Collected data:

--- START ---

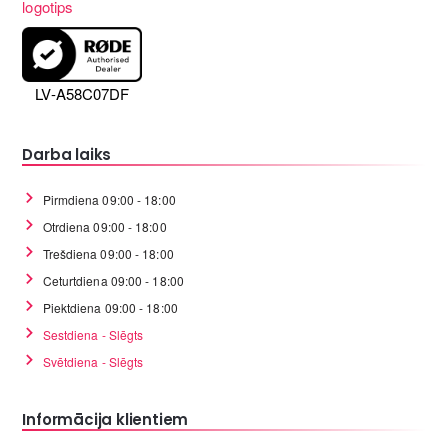
LV-A58C07DF
Darba laiks
Pirmdiena 09:00 - 18:00
Otrdiena 09:00 - 18:00
Trešdiena 09:00 - 18:00
Ceturtdiena 09:00 - 18:00
Piektdiena 09:00 - 18:00
Sestdiena - Slēgts
Svētdiena - Slēgts
Informācija klientiem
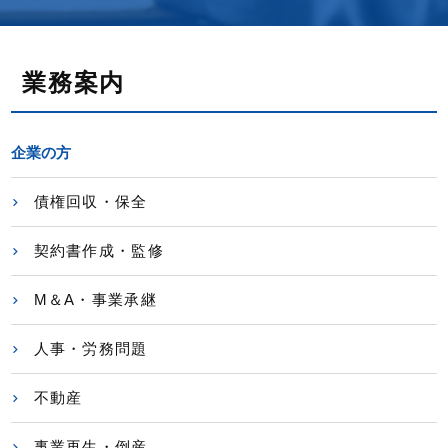
業務案内
企業の方
債権回収・保全
契約書作成・監修
M＆A・事業承継
人事・労務問題
不動産
事業再生・倒産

--- END ---

- _WRITTEN TASK_
Lines containing "Slēgts": tally them across the records above and give the total alone.

- _EXERCISE SOLUTION_
2